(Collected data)
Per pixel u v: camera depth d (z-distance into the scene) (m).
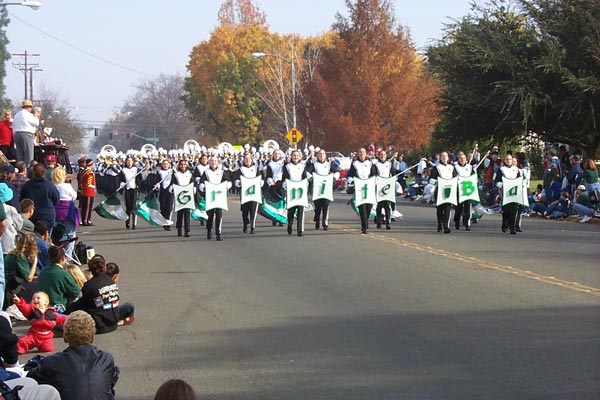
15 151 20.75
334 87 57.34
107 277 10.46
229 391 7.62
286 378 7.96
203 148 41.81
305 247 17.77
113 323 10.34
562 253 15.89
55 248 10.98
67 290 10.84
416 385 7.55
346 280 13.34
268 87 73.56
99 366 6.50
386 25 57.25
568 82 31.06
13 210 11.89
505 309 10.66
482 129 35.50
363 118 56.00
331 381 7.80
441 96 35.91
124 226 24.69
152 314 11.26
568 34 33.00
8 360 7.55
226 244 18.88
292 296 12.13
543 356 8.36
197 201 20.89
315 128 59.66
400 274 13.73
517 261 14.90
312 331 9.88
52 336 10.01
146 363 8.78
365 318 10.47
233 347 9.28
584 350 8.53
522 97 31.72
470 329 9.65
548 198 24.70
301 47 81.12
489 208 27.28
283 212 22.34
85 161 25.67
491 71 34.09
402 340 9.26
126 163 23.66
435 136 38.72
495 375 7.77
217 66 80.31
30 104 20.28
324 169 21.28
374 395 7.32
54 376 6.36
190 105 85.38
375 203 20.39
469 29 35.41
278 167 22.34
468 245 17.45
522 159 22.30
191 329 10.27
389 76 56.44
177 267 15.44
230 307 11.51
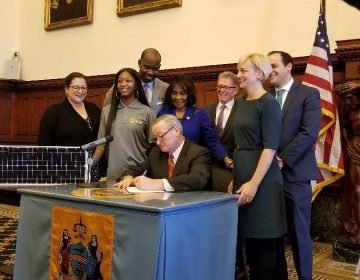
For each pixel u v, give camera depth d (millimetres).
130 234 2188
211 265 2445
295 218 3037
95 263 2312
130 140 3471
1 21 8383
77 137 3977
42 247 2564
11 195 7008
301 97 3131
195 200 2348
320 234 5113
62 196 2457
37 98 8227
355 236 4531
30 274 2621
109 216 2264
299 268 3043
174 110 3387
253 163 2725
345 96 4582
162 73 6445
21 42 8516
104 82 7234
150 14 6812
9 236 4871
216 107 3676
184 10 6449
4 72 8414
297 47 5418
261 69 2725
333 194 5047
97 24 7461
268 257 2807
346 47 4691
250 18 5824
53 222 2506
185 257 2244
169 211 2129
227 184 3094
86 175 3404
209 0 6199
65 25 7809
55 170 3381
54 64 8062
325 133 4633
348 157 4641
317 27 4922
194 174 2771
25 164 3354
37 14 8297
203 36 6262
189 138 3242
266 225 2705
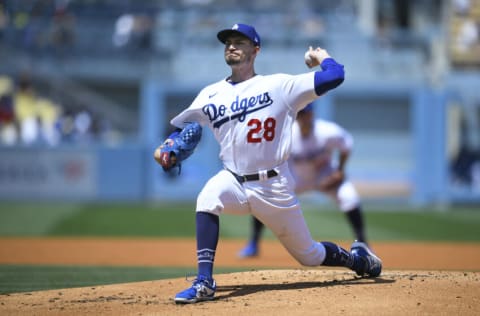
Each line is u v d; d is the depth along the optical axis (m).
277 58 74.00
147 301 17.30
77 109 72.50
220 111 17.25
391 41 75.69
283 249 35.28
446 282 18.64
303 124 30.25
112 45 76.06
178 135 17.61
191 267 27.73
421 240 40.59
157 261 30.03
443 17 75.94
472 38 69.19
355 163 66.94
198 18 79.69
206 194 17.08
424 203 65.94
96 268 27.22
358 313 15.09
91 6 79.56
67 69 72.94
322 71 16.98
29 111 69.56
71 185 64.44
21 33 74.50
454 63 69.50
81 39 76.19
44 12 78.25
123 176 65.00
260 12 82.88
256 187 17.19
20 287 21.94
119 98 74.88
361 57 74.69
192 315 15.26
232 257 31.47
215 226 17.09
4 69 72.12
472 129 67.50
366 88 66.69
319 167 31.22
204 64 74.31
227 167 17.44
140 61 73.94
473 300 16.33
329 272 21.05
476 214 58.44
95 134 69.19
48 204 61.66
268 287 18.55
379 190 66.62
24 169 63.94
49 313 16.12
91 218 51.06
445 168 65.50
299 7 85.12
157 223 48.66
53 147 64.12
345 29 81.44
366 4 82.44
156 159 17.59
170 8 80.94
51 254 32.50
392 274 20.77
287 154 17.27
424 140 65.88
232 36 17.25
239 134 17.06
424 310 15.35
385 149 67.19
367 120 67.19
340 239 39.66
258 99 17.02
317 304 15.98
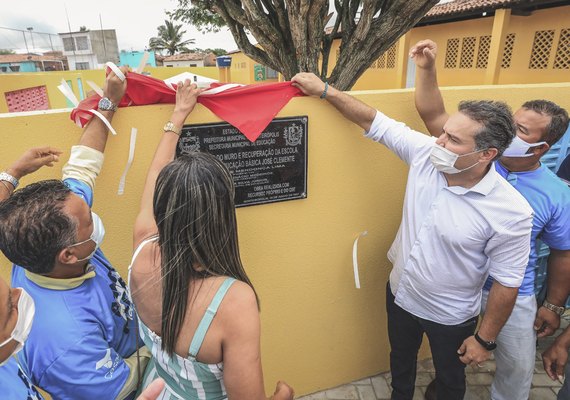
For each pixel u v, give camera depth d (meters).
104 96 1.44
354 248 2.10
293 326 2.21
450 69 10.80
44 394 1.61
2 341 0.73
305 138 1.83
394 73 12.56
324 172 1.95
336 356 2.41
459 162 1.50
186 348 0.96
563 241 1.82
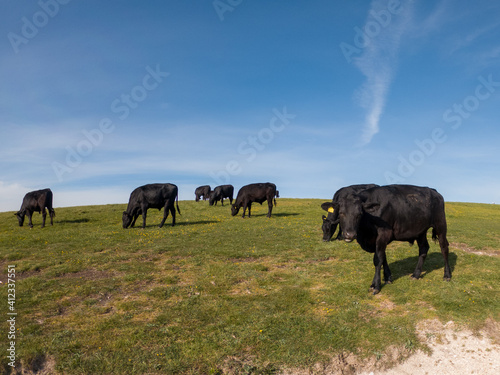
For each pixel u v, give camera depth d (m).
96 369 6.26
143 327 7.58
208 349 6.78
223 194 36.00
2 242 16.48
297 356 6.68
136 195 20.52
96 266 12.33
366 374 6.62
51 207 23.02
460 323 7.83
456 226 20.77
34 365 6.48
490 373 6.60
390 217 9.08
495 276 10.30
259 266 11.74
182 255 13.54
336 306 8.63
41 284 10.33
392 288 9.45
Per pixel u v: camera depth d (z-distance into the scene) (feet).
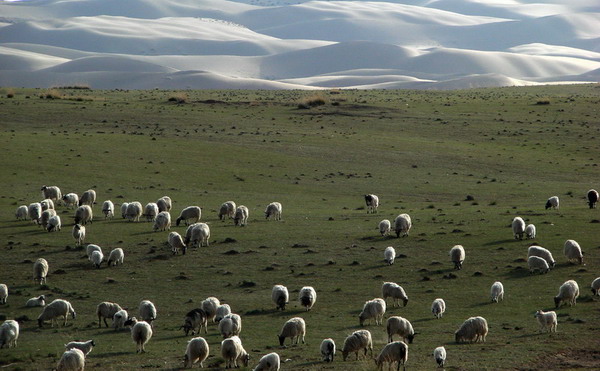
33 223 593.42
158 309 394.32
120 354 311.06
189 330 353.92
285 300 389.39
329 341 300.20
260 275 455.22
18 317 376.89
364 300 402.52
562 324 340.18
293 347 319.88
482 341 319.06
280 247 518.78
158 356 306.96
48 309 365.81
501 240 519.19
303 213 645.51
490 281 429.38
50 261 487.20
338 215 634.84
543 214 609.83
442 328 345.10
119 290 428.97
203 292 424.05
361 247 515.50
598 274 432.25
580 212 613.93
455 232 549.13
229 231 568.00
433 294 408.87
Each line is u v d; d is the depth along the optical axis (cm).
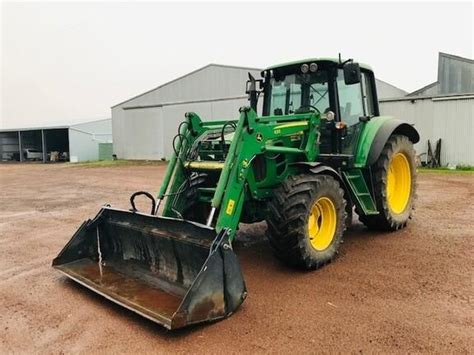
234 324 332
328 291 390
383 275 426
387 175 570
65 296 401
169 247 388
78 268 437
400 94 3278
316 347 297
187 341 311
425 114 1592
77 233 457
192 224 363
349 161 498
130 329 333
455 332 312
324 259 447
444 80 2353
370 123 567
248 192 448
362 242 543
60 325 344
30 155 3512
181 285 379
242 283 349
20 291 418
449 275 422
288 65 540
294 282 414
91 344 313
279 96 566
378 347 295
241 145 411
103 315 359
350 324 328
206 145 482
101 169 1934
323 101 523
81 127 3203
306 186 424
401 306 356
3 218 785
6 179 1619
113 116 2680
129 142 2522
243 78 2330
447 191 944
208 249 346
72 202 955
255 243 555
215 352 296
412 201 628
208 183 490
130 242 433
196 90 2511
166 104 2291
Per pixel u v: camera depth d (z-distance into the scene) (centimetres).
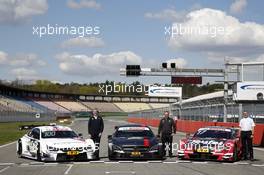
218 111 5347
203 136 2686
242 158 2723
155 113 10012
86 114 18412
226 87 5900
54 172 2031
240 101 3906
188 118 7106
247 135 2609
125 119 16738
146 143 2556
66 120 12750
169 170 2097
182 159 2656
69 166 2277
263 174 1964
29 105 15650
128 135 2708
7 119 10662
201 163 2431
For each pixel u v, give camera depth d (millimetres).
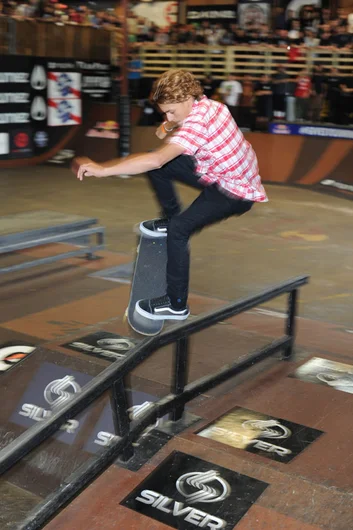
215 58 16516
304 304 6453
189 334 3646
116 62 16750
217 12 18484
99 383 3023
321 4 16734
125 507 3082
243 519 2955
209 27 16156
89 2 19562
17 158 15234
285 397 4184
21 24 14555
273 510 3004
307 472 3277
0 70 14422
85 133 16219
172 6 19172
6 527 3445
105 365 4551
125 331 5242
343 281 7270
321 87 14320
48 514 2812
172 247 3121
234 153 3039
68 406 2832
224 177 3094
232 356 4871
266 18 17531
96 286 6898
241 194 3111
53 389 4418
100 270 7500
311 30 14789
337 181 13125
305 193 12852
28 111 15211
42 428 2676
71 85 15875
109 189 12891
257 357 4402
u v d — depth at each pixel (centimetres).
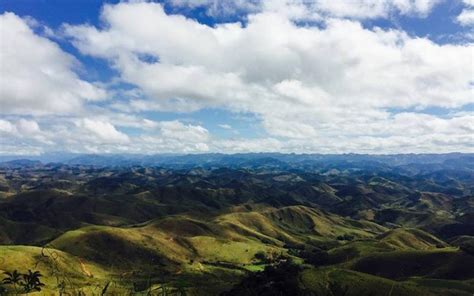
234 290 18875
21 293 15325
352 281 19225
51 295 15550
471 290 19425
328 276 19775
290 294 18112
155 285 18188
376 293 18225
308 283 19275
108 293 15762
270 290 18250
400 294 18012
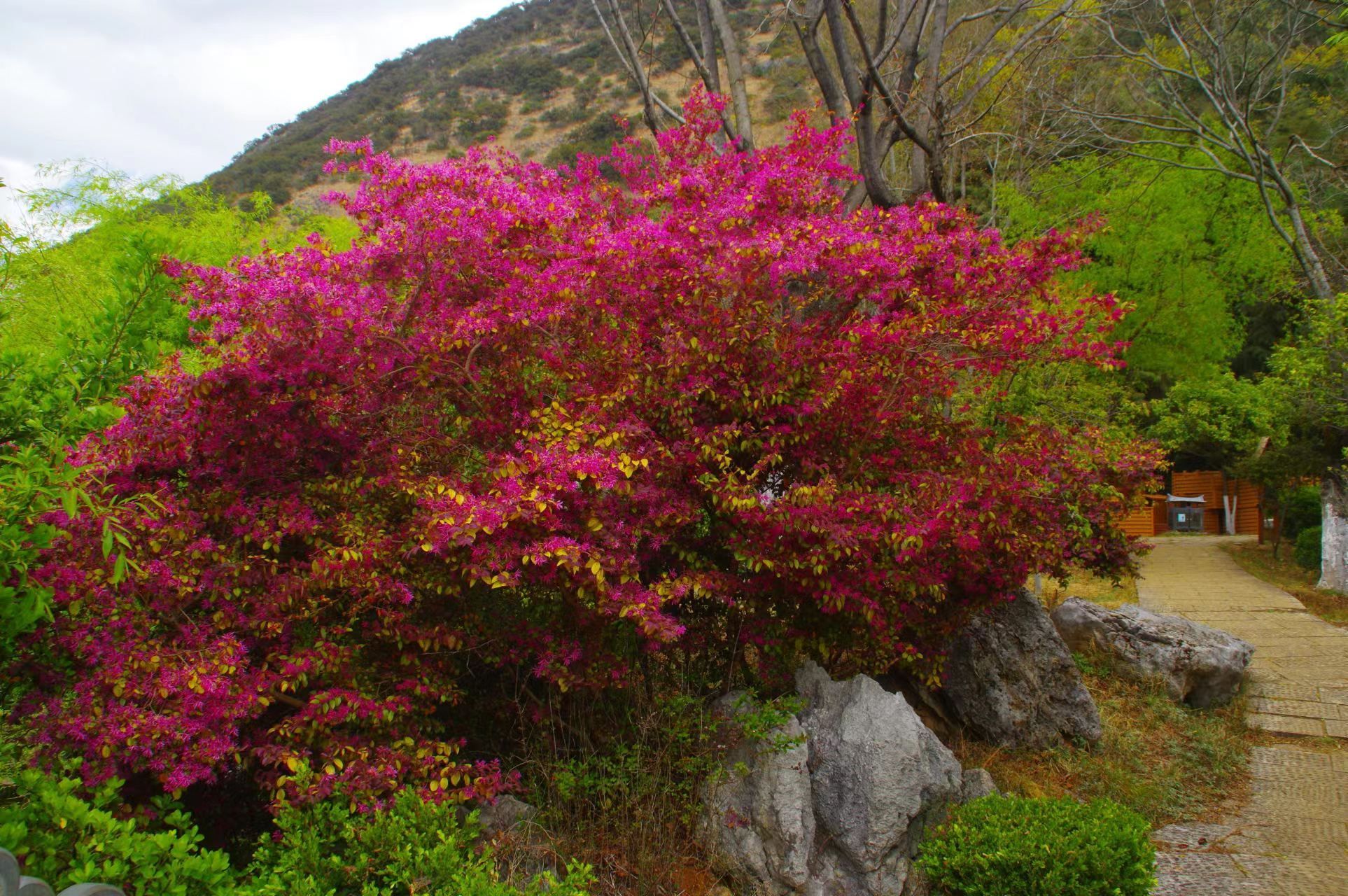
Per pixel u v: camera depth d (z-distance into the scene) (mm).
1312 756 7195
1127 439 7918
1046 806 4180
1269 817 5859
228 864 3068
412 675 3953
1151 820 5637
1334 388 13914
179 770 3094
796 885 3863
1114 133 18375
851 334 4562
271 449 3996
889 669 6152
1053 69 14680
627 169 6039
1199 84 15695
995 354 4992
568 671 4039
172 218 9727
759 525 4188
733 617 4730
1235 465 17547
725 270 4355
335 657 3584
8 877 1735
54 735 3117
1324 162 16453
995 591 5379
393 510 4184
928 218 4977
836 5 7652
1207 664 7938
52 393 4262
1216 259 20156
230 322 3783
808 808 4023
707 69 8555
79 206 8383
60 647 3471
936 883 4020
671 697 4484
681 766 4262
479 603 4223
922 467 5105
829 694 4617
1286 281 18859
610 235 4512
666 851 3998
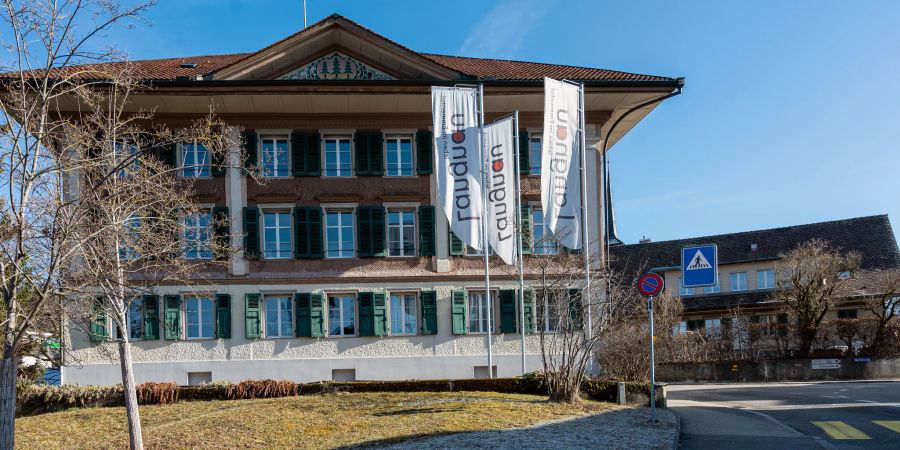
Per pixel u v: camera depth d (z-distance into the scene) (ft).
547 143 85.40
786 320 153.28
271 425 59.72
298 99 98.37
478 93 95.09
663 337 120.67
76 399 75.72
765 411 66.49
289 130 102.89
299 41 97.60
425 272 102.83
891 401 73.31
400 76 100.99
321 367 100.32
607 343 83.05
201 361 98.63
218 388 78.64
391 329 102.47
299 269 101.45
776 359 127.95
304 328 100.22
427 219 103.50
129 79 52.85
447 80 99.04
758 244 182.39
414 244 103.96
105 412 71.51
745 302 173.17
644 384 68.33
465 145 89.30
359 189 103.40
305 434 55.16
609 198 112.37
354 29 98.12
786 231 182.70
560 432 49.67
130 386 52.26
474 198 88.99
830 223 179.22
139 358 97.76
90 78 57.98
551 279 91.30
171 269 67.51
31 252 45.09
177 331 98.22
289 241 102.27
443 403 67.10
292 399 75.51
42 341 62.03
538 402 66.59
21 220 43.01
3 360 41.86
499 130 89.66
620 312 79.77
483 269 103.45
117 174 53.16
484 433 49.34
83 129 52.90
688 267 55.72
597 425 52.95
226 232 99.66
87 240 47.16
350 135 104.01
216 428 59.52
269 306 101.35
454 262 103.60
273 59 97.66
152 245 55.06
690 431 52.90
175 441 55.67
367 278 101.91
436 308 102.42
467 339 102.27
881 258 164.86
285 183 102.22
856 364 122.42
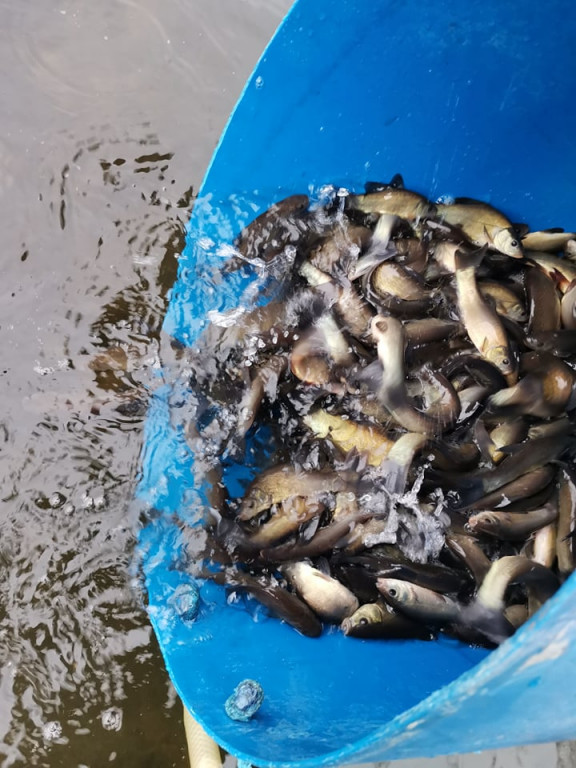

What to work on: Check each line of the entries above, and show every one holding the word "distance".

Result of this exercise:
Per pixel u v: camera depth d (z-distance into the scene) (m).
Per pixel u v: camera depth d (z-distance into the scene) (feet).
Per pixel u v: camera depth d (z-distance into the scene) (centimetres).
Per pixel u v: camera depth d (z-distance into the scene) (mm).
Per pixel u v: camera depth d (z-distance into the scene) (ft).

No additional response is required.